8. Transferred epithet: It is used in the line “Washed their terribly transient feet.” ‘Terribly transient feet’ here actually means that Human life itself is temporary not the feet. When the adjective for one noun like life is transferred to another noun like feet, it is called transferred epithet. 

In this line, the adjective “terribly” is transferred from the feet, which are not inherently capable of being “terrible,” to the transience of the moment being described. The feet are actually quite ordinary, but the fleeting nature of the moment is what makes it “terrible” or awe-inspiring.

9. Enjambment: The poem uses enjambment, where a sentence or phrase runs over into the next line without punctuation, creating a sense of continuity and fluidity.

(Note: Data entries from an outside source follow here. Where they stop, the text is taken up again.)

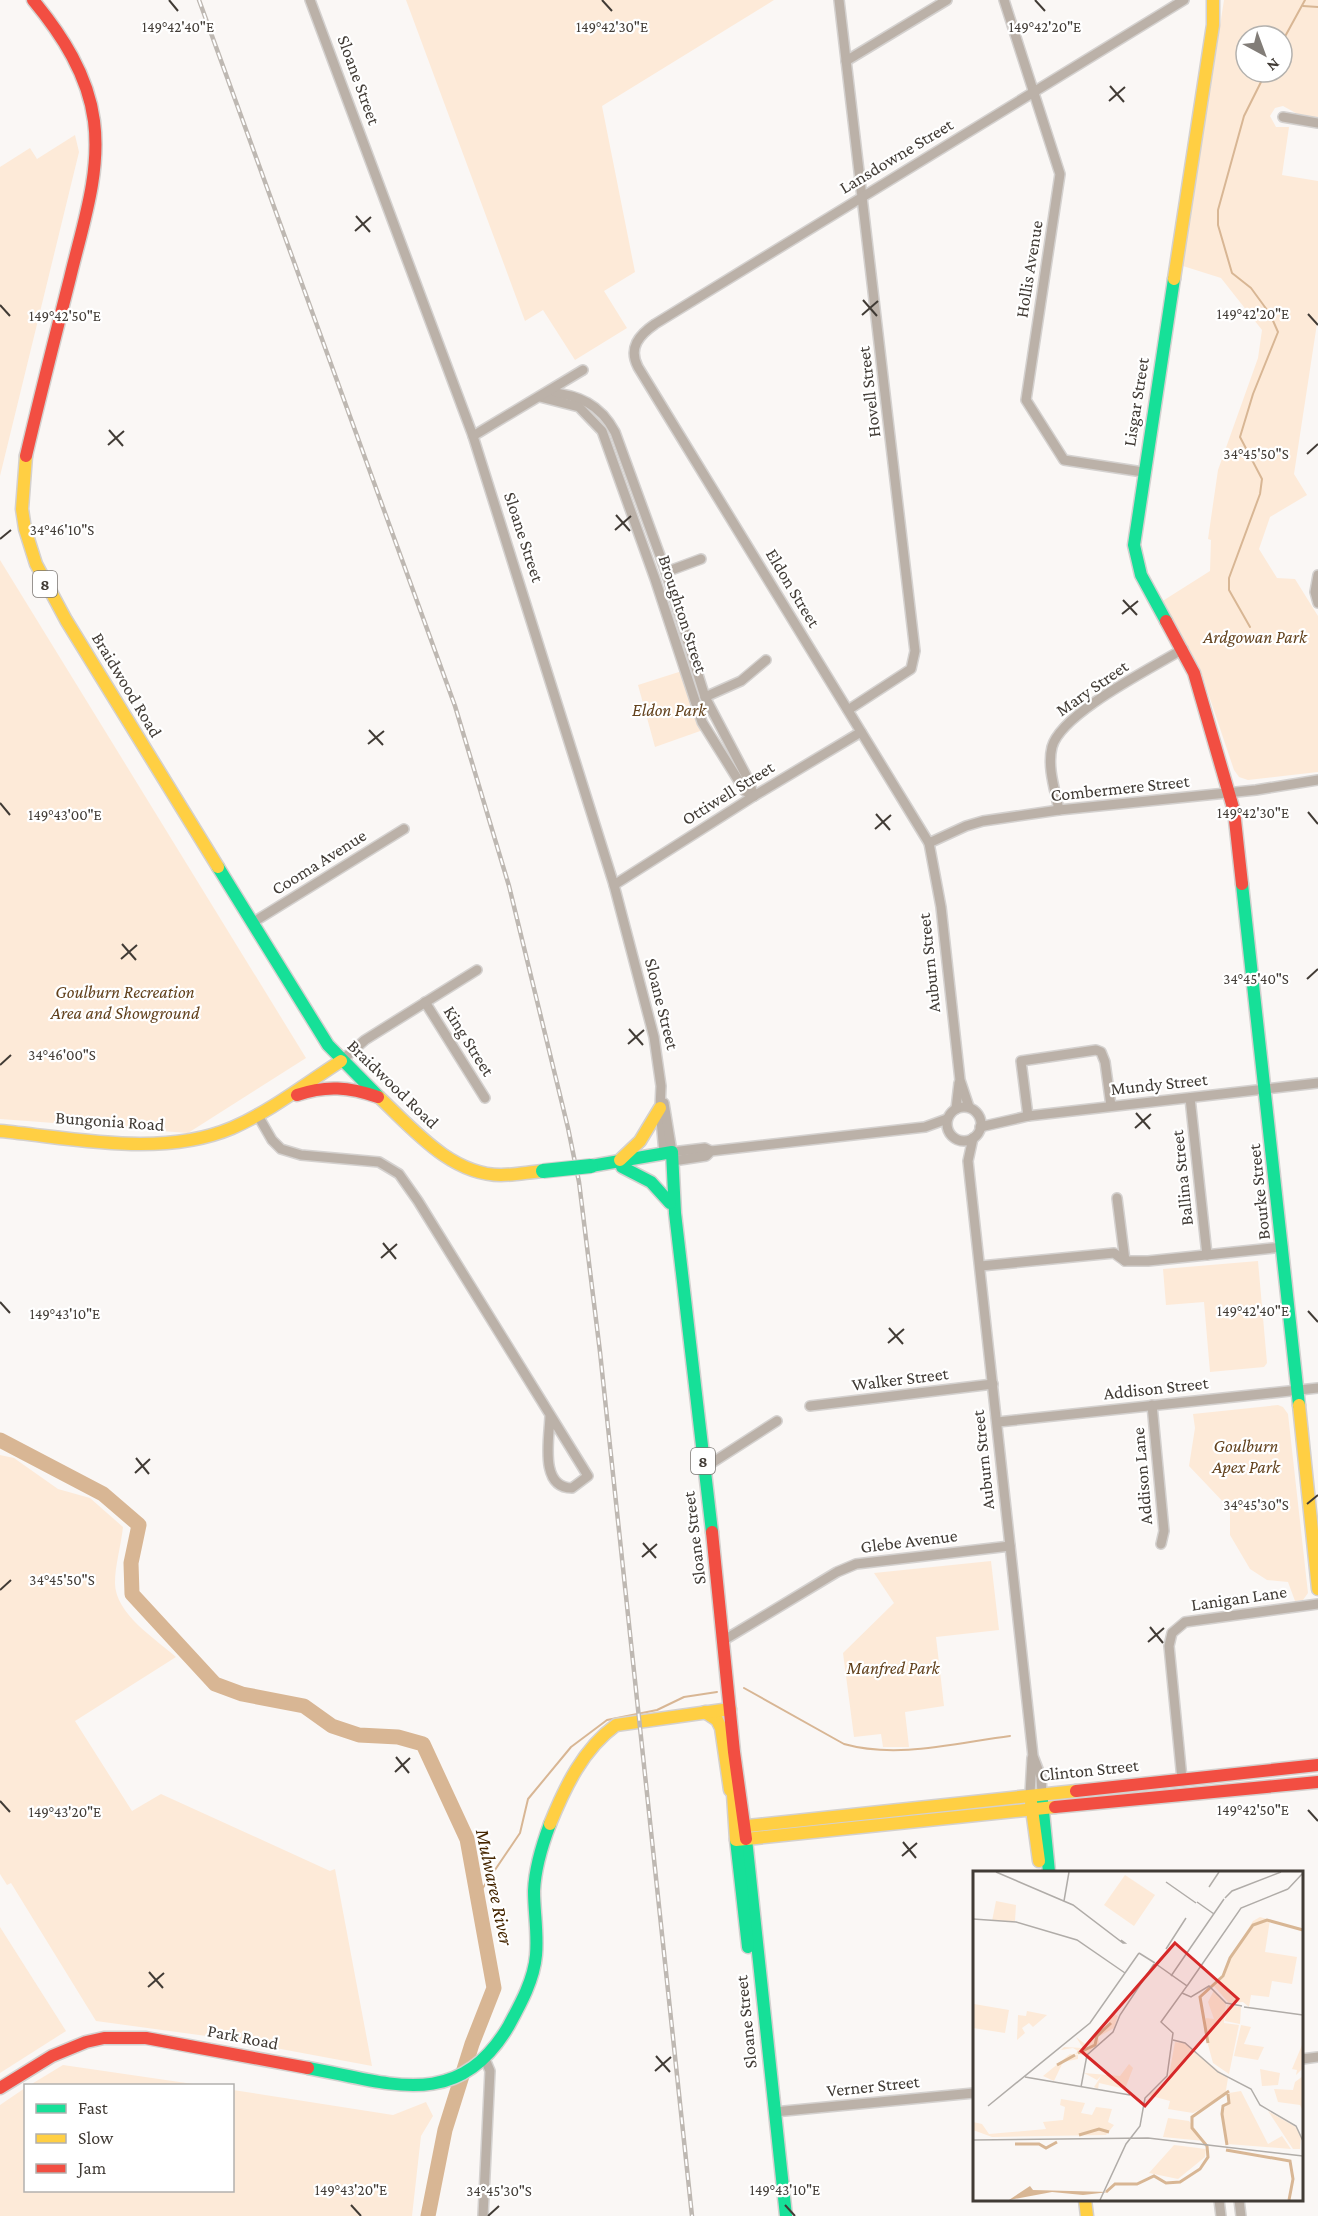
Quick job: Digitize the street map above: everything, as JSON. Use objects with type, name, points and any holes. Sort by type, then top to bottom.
[{"type":"street","name":"Braidwood Road","points":[[33,0],[66,42],[82,73],[94,121],[95,145],[89,200],[24,466],[20,508],[23,529],[41,576],[328,1045],[429,1145],[460,1164],[500,1175],[669,1157]]},
{"type":"street","name":"Sloane Street","points":[[310,0],[473,436],[614,885],[654,1036],[669,1157],[672,1208],[724,1640],[779,2216]]},
{"type":"street","name":"Hovell Street","points":[[839,0],[915,651],[911,669],[848,711]]},
{"type":"street","points":[[846,61],[947,0]]},
{"type":"street","name":"Hollis Avenue","points":[[1004,0],[1036,93],[1060,174],[1026,400],[1064,460],[1143,472]]},
{"type":"street","name":"Lansdowne Street","points":[[634,349],[642,334],[655,324],[862,195],[1036,93],[1184,0]]},
{"type":"street","name":"Lisgar Street","points":[[1213,0],[1213,25],[1135,529],[1136,561],[1147,590],[1183,649],[1197,680],[1230,792]]},
{"type":"street","points":[[1282,117],[1318,123]]},
{"type":"street","name":"Eldon Street","points":[[634,349],[634,358],[638,367],[929,843]]},
{"type":"street","points":[[473,436],[583,370]]},
{"type":"street","name":"Broughton Street","points":[[544,394],[584,399],[610,423],[666,572],[705,697],[748,779],[754,796]]},
{"type":"street","name":"Broughton Street","points":[[544,394],[579,407],[602,431],[655,579],[702,722],[745,791],[754,796]]},
{"type":"street","name":"Broughton Street","points":[[666,572],[701,559]]},
{"type":"street","points":[[1318,574],[1315,592],[1318,603]]},
{"type":"street","name":"Mary Street","points":[[1059,810],[1050,761],[1053,744],[1061,729],[1073,717],[1183,649]]},
{"type":"street","name":"Broughton Street","points":[[705,697],[741,681],[766,660]]},
{"type":"street","name":"Ottiwell Street","points":[[614,885],[754,796],[861,732]]},
{"type":"street","name":"Combermere Street","points":[[929,843],[966,825],[983,821],[1318,780]]},
{"type":"street","name":"Bourke Street","points":[[1230,792],[1236,826],[1266,1089],[1296,1390],[1316,1543],[1318,1588]]},
{"type":"street","name":"Cooma Avenue","points":[[252,923],[404,829]]},
{"type":"street","name":"Auburn Street","points":[[929,843],[941,907],[960,1080],[969,1107]]},
{"type":"street","points":[[341,1060],[364,1040],[477,970]]},
{"type":"street","name":"King Street","points":[[425,1002],[485,1098]]},
{"type":"street","points":[[1028,1116],[1021,1061],[1095,1050],[1101,1052],[1105,1062],[1111,1106]]},
{"type":"street","name":"Bungonia Road","points":[[0,1131],[172,1144],[217,1134],[257,1114],[341,1060]]},
{"type":"street","name":"Auburn Street","points":[[956,1109],[960,1080]]},
{"type":"street","name":"Mundy Street","points":[[980,1127],[1028,1116],[1318,1083]]},
{"type":"street","points":[[273,1104],[302,1093],[335,1085],[348,1086],[379,1098]]},
{"type":"street","name":"Ballina Street","points":[[1190,1098],[1207,1255]]},
{"type":"street","points":[[661,1103],[640,1141],[618,1164],[651,1182],[672,1208]]},
{"type":"street","points":[[669,1157],[706,1156],[711,1152],[925,1127],[947,1119],[956,1109],[969,1107],[978,1114],[980,1127],[973,1138],[959,1140],[948,1131],[925,1127]]},
{"type":"street","points":[[257,1114],[272,1140],[291,1153],[378,1162],[399,1173],[550,1415],[588,1476],[572,1488],[562,1486],[551,1472],[548,1458],[550,1415]]},
{"type":"street","name":"Mundy Street","points":[[978,1114],[1004,1120]]},
{"type":"street","points":[[947,1119],[948,1131]]},
{"type":"street","name":"Auburn Street","points":[[968,1161],[973,1138]]},
{"type":"street","name":"Auburn Street","points":[[959,1140],[968,1161],[1033,1756],[1041,1777],[1036,1794],[1041,1871]]},
{"type":"street","points":[[1117,1198],[1125,1261]]},
{"type":"street","points":[[981,1266],[1114,1253],[1125,1261],[1283,1247]]},
{"type":"street","name":"Walker Street","points":[[810,1406],[993,1384]]},
{"type":"street","name":"Addison Street","points":[[998,1422],[1318,1388]]},
{"type":"street","name":"Addison Lane","points":[[1152,1405],[1164,1531],[1161,1544]]},
{"type":"street","points":[[704,1468],[777,1421]]},
{"type":"street","name":"Glebe Avenue","points":[[724,1640],[837,1572],[856,1564],[1010,1546]]},
{"type":"street","name":"Lanigan Lane","points":[[1182,1779],[1169,1646],[1172,1634],[1185,1622],[1318,1604]]},
{"type":"street","points":[[483,2216],[490,2071],[485,2060],[501,2039],[532,1974],[536,1953],[535,1883],[538,1858],[564,1796],[585,1754],[605,1732],[616,1725],[730,1709]]},
{"type":"street","points":[[705,1712],[717,1720],[721,1728],[732,1800]]},
{"type":"street","name":"Sloane Street","points":[[734,1752],[732,1800],[741,1833],[786,2216]]},
{"type":"street","name":"Clinton Street","points":[[864,1821],[1036,1794],[1318,1765]]},
{"type":"street","name":"Clinton Street","points":[[741,1833],[864,1821],[1037,1809],[1318,1782]]},
{"type":"street","name":"Auburn Street","points":[[1037,1809],[1049,1871]]},
{"type":"street","name":"Park Road","points":[[0,2088],[70,2045],[95,2038],[122,2035],[403,2086],[423,2086],[447,2080],[485,2060]]},
{"type":"street","points":[[1303,2059],[1318,2057]]},
{"type":"street","name":"Verner Street","points":[[774,2112],[973,2093]]},
{"type":"street","points":[[1080,2201],[1081,2216]]},
{"type":"street","points":[[1086,2201],[1088,2216]]},
{"type":"street","points":[[1219,2201],[1221,2216]]},
{"type":"street","points":[[1239,2201],[1241,2216]]},
{"type":"green space","points":[[406,0],[774,0],[602,106],[635,272],[604,291],[627,328],[575,360],[543,310],[525,321]]},
{"type":"green space","name":"Ardgowan Park","points":[[1224,0],[1318,0],[1318,119],[1303,117],[1283,106],[1275,108],[1270,116],[1276,127],[1289,127],[1282,175],[1318,181],[1318,317],[1294,474],[1307,495],[1270,517],[1259,549],[1277,578],[1295,579],[1318,616],[1318,772],[1248,780],[1239,777],[1234,770],[1199,666],[1161,602],[1210,571],[1211,540],[1208,539],[1218,470],[1258,358],[1262,330],[1221,278],[1183,266]]},
{"type":"green space","points":[[75,135],[79,152],[0,476],[0,167],[30,148],[37,159]]},
{"type":"green space","name":"Goulburn Recreation Area and Showground","points":[[0,560],[306,1058],[188,1133],[0,1119]]},
{"type":"green space","name":"Eldon Park","points":[[682,671],[703,730],[655,747],[638,685]]},
{"type":"green space","points":[[1258,1261],[1267,1363],[1264,1367],[1210,1372],[1204,1302],[1166,1305],[1163,1269]]},
{"type":"green space","name":"Goulburn Apex Park","points":[[1278,1405],[1283,1407],[1288,1414],[1308,1593],[1303,1600],[1295,1601],[1288,1582],[1267,1580],[1250,1569],[1230,1535],[1230,1513],[1227,1506],[1189,1466],[1195,1428],[1193,1414]]},
{"type":"green space","points":[[0,1455],[14,1458],[58,1489],[90,1498],[123,1527],[115,1576],[117,1594],[122,1605],[138,1625],[176,1657],[75,1721],[132,1811],[161,1794],[330,1871],[335,1869],[372,2066],[221,2038],[96,2021],[11,1883],[7,1885],[0,1874]]},
{"type":"green space","name":"Manfred Park","points":[[991,1561],[999,1630],[936,1637],[944,1706],[905,1712],[909,1747],[883,1747],[881,1734],[854,1737],[843,1653],[894,1603],[874,1573]]},
{"type":"green space","points":[[0,1927],[66,2031],[0,2073]]},
{"type":"green space","points":[[63,2065],[193,2084],[32,2084]]},
{"type":"green space","points":[[24,2089],[24,2192],[234,2192],[234,2090],[393,2115],[426,2102],[433,2116],[421,2136],[412,2216],[0,2216],[0,2105]]},
{"type":"waterway","points":[[1292,24],[1305,0]]},
{"type":"waterway","points":[[1303,6],[1318,7]]},
{"type":"waterway","points":[[1250,627],[1229,590],[1229,578],[1260,494],[1262,479],[1240,437],[1253,394],[1278,332],[1270,314],[1251,288],[1232,273],[1218,225],[1218,210],[1244,116],[1260,84]]},
{"type":"waterway","name":"Mulwaree River","points":[[0,1440],[103,1494],[139,1525],[131,1563],[132,1594],[215,1684],[242,1694],[304,1706],[332,1726],[359,1735],[398,1737],[423,1744],[467,1839],[494,1988],[472,2044],[445,2130],[428,2216]]},
{"type":"waterway","points":[[744,1688],[844,1744],[864,1748],[906,1750],[1010,1736]]},
{"type":"waterway","points":[[478,1895],[520,1833],[528,1799],[571,1747],[607,1720],[657,1710],[684,1697],[717,1692]]},
{"type":"railway","points":[[199,0],[455,706],[509,886],[568,1128],[579,1182],[600,1352],[692,2216]]},
{"type":"traffic: fast","points":[[1166,621],[1141,575],[1134,545],[1174,279]]},
{"type":"traffic: fast","points":[[218,867],[328,1045],[379,1097]]},
{"type":"traffic: fast","points":[[1242,884],[1299,1405]]},
{"type":"traffic: fast","points":[[591,1166],[672,1152],[675,1213],[712,1532]]},
{"type":"traffic: fast","points":[[543,1171],[591,1166]]},
{"type":"traffic: fast","points":[[622,1167],[651,1182],[670,1203]]},
{"type":"traffic: fast","points":[[1042,1801],[1049,1871]]},
{"type":"traffic: fast","points":[[308,2068],[365,2080],[418,2085],[443,2081],[466,2072],[488,2054],[508,2027],[526,1992],[535,1964],[535,1882],[539,1856],[550,1824]]},
{"type":"traffic: fast","points":[[746,1839],[786,2216]]},
{"type":"traffic: fast","points":[[736,1840],[748,1947]]},
{"type":"traffic: slow","points":[[1174,279],[1213,25],[1213,0]]},
{"type":"traffic: slow","points":[[26,456],[22,509],[25,529],[36,564],[66,620],[218,867]]},
{"type":"traffic: slow","points":[[0,1131],[87,1141],[147,1144],[205,1137],[232,1128],[260,1114],[341,1061]]},
{"type":"traffic: slow","points":[[379,1097],[419,1136],[449,1159],[466,1167],[483,1173],[501,1175],[543,1171]]},
{"type":"traffic: slow","points":[[620,1160],[640,1141],[660,1108]]},
{"type":"traffic: slow","points":[[1299,1405],[1318,1589]]},
{"type":"traffic: slow","points":[[550,1824],[576,1770],[594,1745],[616,1725],[730,1709]]},
{"type":"traffic: slow","points":[[705,1712],[717,1720],[721,1728],[730,1790]]},
{"type":"traffic: slow","points":[[732,1779],[736,1840],[1055,1807]]},
{"type":"traffic: slow","points":[[738,1827],[1076,1791]]},
{"type":"traffic: slow","points":[[1031,1802],[1039,1861]]},
{"type":"traffic: slow","points":[[1085,2201],[1087,2216]]},
{"type":"traffic: jam","points":[[26,456],[89,200],[95,161],[94,121],[80,72],[54,27],[33,0]]},
{"type":"traffic: jam","points":[[1166,621],[1194,673],[1234,811],[1242,884]]},
{"type":"traffic: jam","points":[[297,1095],[338,1088],[378,1097]]},
{"type":"traffic: jam","points":[[712,1532],[734,1752],[746,1839]]},
{"type":"traffic: jam","points":[[1076,1791],[1318,1765]]},
{"type":"traffic: jam","points":[[1055,1807],[1318,1782]]},
{"type":"traffic: jam","points":[[0,2088],[52,2056],[86,2042],[104,2038],[146,2038],[308,2068]]}]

This technique is used throughout the poem, for instance, in the lines “All three stood still to smile through their hair/ At the uncle with the camera.”

10. Repetition: The poem uses repetition to create a sense of rhythm and emphasis. The phrase “and look how they” is repeated twice, emphasizing the mother’s laughter and the passage of time.

11. Oxymoron: The oxymoron device used in the phrase “laboured ease.” The phrase combines two contradictory terms (labour and ease), suggesting that while laughter may seem effortless, it is also strained and forced due to the weight of loss and grief. ‘Laboured’ and ‘easy’ are opposite words describing the same entity ‘loss’.

Overall, these poetic devices work together to create a melancholic tone and convey the theme of the passage of time, loss, the inevitability of death, and to capture the bittersweet nostalgia that accompanies memories of the past.